La réponse se trouve dans la formule « compute = revenues ». Seul compte le prix du calcul (cost of compute). Le Cloud se transforme en usine à intelligence, facturée non pas par utilisateur mais par consommation de calcul (dollar/token/watt). Les sociétés de SaaS telles que Salesforce et ServiceNow, et les sociétés de service telles que PWC et Accenture sont soudainement identiques, confrontées au même dilemme : facturer des tâches et non plus des utilisateurs ou des consultants. Ces tâches d’automates se facturent de plus en plus à la puissance calcul et au kilowatt/heure. Cette substitution est en cours, mais la capacité de calcul reste largement insuffisante pour justifier la panique dystopique.

Ainsi, malgré les inquiétudes, nous anticipons que les investissements physiques de l’IA continuent, que son adoption accélère, et que les sociétés de services et de logiciels convergent rapidement en orchestrateurs d’automates et de robotique. La vague grossit, elle n’est pas encore un tsunami, mais d’ici la fin de l’année 2026, l’IA agentique aura fait son apparition en entreprise. Les leaders du Cloud commencent à s’adapter; il faut agir vite. Dans un entretien ce mois-ci, Dario Amodei, CEO d’Anthropic, résumait sa trajectoire de CA: $100m en 2023, $1mds en 2024, $10mds en 2025, et déjà $20mds d’ARR à la fin de février 2026. Selon lui, $100mds sont plausibles dans 18 mois. Le marché adressable de l’IA, selon Anthropic, sont les $40.000mds de masses salariales dans les économies développées.

Au cœur du Cloud, nous sélectionnons les valeurs qui sont soit équipementiers et électriciens de la Vague 1, soit des sociétés de Vague 2 et 3 qui sont entièrement alignées sur le principe de « compute=revenues ».

Les investissements sont gigantesques mais le risque financier n’est pas imminent. Notre positionnement dans le Hardware et l’Electrification reste justifié par la certitude des budgets 2026, et des annonces déjà grandissantes de budgets 2027. Toutes les sociétés les plus spéculatives, OpenAI, Anthropic, et Grok ont complété leurs levées de fonds, tandis que les hyperscalers s’auto-financent, et/ou ont un accès facile aux marchés de la dette, y compris Oracle et CoreWeave; cela justifie nos positions dans Alphabet, Amazon et le développeur de « Edge AI » Cloudflare. La construction de leurs usines IA, leur électrification et leurs interconnections optiques justifient nos positions dans les électriciens Schneider, Siemens Energy et Constellation Energy; ce sont nos plus grosses positions; elles ont publié ce mois-ci des résultats 2025 et des prévisions 2026 en forte hausse. Nvidia a aussi augmenté ses prévisions et accéléré la cadence de son adoption de composants optiques, justifiant nos investissements dans Corning, Coherent et SOITEC. L’électrification et l’optique ont été nos meilleurs contributeurs du mois.

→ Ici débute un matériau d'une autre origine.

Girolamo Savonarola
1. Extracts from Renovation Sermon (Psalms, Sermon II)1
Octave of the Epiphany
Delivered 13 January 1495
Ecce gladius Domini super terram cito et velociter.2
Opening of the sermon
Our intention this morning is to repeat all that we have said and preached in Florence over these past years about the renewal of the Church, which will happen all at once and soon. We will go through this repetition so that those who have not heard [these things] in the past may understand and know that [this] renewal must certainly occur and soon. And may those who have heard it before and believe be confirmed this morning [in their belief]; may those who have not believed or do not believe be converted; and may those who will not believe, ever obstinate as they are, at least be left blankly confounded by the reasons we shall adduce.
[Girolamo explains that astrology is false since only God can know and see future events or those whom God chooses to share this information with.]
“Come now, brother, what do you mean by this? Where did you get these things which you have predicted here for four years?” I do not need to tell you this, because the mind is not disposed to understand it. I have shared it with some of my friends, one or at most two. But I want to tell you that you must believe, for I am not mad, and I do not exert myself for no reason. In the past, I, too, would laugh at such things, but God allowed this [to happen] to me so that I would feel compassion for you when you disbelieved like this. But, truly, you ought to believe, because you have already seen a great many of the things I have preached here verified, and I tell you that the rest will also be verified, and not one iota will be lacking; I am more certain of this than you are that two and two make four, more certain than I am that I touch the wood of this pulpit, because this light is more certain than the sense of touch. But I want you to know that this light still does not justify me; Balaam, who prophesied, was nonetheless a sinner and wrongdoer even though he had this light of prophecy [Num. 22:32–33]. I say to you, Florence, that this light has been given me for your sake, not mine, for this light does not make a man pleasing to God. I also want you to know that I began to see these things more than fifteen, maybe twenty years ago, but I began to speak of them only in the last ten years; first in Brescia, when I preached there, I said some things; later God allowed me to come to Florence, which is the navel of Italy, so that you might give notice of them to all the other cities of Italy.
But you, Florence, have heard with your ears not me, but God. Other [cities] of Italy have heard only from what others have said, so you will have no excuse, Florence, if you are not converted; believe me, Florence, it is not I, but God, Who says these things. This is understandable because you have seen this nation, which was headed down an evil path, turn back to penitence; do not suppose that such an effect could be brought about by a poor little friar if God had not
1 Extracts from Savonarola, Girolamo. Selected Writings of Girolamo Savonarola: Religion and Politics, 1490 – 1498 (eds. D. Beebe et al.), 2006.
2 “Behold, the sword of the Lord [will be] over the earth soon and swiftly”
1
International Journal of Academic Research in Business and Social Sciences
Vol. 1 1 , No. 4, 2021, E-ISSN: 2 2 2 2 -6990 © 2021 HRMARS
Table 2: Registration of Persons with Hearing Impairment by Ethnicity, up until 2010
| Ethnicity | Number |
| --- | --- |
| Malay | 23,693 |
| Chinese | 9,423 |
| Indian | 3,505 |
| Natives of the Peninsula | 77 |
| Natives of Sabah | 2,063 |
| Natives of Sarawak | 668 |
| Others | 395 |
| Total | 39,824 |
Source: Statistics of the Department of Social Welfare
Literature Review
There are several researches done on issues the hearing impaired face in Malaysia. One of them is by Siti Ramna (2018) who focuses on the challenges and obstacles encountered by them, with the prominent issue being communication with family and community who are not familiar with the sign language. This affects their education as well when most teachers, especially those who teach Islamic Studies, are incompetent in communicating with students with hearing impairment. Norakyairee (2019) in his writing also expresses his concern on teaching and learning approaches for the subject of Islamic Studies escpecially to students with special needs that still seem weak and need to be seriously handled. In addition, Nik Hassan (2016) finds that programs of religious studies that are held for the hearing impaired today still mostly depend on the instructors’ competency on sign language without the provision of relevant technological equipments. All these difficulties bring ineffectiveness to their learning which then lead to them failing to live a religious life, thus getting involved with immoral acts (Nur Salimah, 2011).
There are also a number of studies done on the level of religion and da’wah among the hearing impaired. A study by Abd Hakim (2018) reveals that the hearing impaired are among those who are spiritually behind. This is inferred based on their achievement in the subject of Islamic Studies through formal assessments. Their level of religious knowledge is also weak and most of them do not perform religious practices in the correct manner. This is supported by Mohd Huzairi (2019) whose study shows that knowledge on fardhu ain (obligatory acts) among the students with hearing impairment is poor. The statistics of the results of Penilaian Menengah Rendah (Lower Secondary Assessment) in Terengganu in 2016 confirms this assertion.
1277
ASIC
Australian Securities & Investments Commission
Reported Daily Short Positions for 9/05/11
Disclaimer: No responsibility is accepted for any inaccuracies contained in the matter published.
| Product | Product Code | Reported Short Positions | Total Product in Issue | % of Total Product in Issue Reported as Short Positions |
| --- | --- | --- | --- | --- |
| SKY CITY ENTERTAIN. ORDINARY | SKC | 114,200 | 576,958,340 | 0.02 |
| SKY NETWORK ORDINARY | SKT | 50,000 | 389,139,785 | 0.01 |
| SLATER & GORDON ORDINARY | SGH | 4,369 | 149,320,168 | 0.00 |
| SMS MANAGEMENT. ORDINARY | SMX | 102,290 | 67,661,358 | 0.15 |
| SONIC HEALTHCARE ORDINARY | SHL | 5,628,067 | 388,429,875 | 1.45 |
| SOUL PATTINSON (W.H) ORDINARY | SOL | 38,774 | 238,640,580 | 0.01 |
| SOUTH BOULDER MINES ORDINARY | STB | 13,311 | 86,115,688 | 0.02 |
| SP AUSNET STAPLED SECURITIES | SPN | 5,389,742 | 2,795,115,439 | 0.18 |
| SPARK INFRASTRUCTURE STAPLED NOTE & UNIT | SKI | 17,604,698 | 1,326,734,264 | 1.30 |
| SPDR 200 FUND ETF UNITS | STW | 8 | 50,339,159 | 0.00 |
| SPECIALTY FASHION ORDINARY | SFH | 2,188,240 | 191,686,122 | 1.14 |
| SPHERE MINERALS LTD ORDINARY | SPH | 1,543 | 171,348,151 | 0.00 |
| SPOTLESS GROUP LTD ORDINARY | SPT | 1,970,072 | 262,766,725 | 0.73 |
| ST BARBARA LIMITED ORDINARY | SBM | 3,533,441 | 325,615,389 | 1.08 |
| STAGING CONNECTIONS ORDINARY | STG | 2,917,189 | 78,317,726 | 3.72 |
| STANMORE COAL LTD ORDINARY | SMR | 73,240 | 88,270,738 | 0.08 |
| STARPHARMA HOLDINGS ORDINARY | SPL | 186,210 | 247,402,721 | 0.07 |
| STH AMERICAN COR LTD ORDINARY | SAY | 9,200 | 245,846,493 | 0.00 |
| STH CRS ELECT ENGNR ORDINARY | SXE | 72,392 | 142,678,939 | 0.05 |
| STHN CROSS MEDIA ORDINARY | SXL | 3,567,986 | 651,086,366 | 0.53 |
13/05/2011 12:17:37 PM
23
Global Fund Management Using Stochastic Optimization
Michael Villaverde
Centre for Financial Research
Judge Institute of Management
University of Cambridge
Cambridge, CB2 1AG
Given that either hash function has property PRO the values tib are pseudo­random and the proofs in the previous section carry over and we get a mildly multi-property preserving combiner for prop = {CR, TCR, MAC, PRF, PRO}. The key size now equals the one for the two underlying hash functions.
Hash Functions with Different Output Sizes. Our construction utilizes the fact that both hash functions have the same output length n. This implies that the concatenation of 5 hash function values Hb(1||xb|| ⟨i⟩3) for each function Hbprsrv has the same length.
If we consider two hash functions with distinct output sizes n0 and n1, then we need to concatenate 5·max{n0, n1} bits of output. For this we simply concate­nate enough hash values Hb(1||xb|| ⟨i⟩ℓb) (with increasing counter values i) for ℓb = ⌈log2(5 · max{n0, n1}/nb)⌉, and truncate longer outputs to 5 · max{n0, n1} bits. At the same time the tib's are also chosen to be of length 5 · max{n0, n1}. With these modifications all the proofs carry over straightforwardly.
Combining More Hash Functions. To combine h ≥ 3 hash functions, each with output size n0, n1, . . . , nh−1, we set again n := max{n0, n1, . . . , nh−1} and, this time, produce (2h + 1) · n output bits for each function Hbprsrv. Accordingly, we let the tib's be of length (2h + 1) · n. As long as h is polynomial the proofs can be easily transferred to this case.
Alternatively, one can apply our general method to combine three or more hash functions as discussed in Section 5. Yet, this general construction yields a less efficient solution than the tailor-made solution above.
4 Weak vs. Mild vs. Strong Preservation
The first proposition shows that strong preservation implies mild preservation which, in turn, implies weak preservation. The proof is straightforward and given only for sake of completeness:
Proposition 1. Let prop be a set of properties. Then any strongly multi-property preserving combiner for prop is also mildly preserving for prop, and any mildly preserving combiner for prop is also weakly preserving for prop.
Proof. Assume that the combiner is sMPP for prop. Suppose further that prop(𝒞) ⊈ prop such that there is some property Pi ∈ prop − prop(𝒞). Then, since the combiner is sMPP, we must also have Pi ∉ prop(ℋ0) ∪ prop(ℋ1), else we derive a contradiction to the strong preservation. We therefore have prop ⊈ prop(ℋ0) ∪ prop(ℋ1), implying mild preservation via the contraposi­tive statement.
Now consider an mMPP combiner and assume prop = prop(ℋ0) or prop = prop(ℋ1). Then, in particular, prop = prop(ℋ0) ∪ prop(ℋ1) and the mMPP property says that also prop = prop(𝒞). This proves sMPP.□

Le Software, comme évoqué plus haut, continue de poser problème pour nous, notamment le data layer avec MongoDB, Datadog, CrowdStrike et Snowflake en difficulté sur leurs publications. Ils sont la source de toute notre sous-performance. Nous pensons pourtant que ces sociétés, déjà configurées pour le modèle IA de la facturation au calcul, et fournissant des fonctions essentielles du Cloud SaaS et du Cloud IA, ne font que subir leur association au SaaS historique. Ils sont en réalité extrêmement bien positionnés pour la transformation IA, même face à la concurrence des hyperscalers. L’enjeu est celui de l’exécution dans une période charnière. Les positions sont réduites mais nous les conservons. L’émergence de l’IA agentique ne se fera pas sans infrastructure data, ni cybersécurité.

Nous vivons une époque transformatrice et à de nombreux égards révolutionnaire, caractérisée par des ruptures soudaines et répétées, qui représentent autant de risques que d’opportunités. Notre volatilité, qui nous pèse en ce moment, est donc aussi notre opportunité.